Resonance: Resonance is a phenomenon that occurs when a system is driven at its natural frequency, resulting in an amplification of the response. This concept is crucial in understanding how energy transfer can be maximized, particularly in wave energy systems where optimal energy extraction from ocean waves is desired. It highlights the importance of matching the frequency of wave oscillations with the natural frequencies of converters to achieve efficient energy conversion.
Sergio F. G. Silva: Sergio F. G. Silva is a notable researcher in the field of wave energy, particularly recognized for his contributions to the understanding and development of point absorber systems.

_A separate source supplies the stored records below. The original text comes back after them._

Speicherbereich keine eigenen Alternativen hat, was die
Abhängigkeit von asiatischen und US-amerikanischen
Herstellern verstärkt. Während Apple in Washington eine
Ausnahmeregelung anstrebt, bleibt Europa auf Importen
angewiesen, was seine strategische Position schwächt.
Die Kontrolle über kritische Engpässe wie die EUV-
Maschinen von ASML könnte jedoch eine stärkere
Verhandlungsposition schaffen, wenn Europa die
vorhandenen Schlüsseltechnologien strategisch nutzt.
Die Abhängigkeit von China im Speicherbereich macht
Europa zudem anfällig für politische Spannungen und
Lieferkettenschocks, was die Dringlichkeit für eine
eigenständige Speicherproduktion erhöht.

His work focuses on optimizing the efficiency and performance of these systems, which convert wave energy into usable power. Silva's research not only emphasizes the technical aspects but also addresses environmental impacts and sustainability within the context of marine renewable energy.
Surge-type point absorbers: Surge-type point absorbers are a type of wave energy converter designed to capture the energy of ocean waves by utilizing the relative motion between a buoy and the submerged components. These systems primarily convert vertical and horizontal wave movements into usable energy, effectively harnessing the kinetic and potential energy of waves. The efficiency of surge-type point absorbers is heavily influenced by their design, orientation, and the characteristics of the wave environment in which they operate.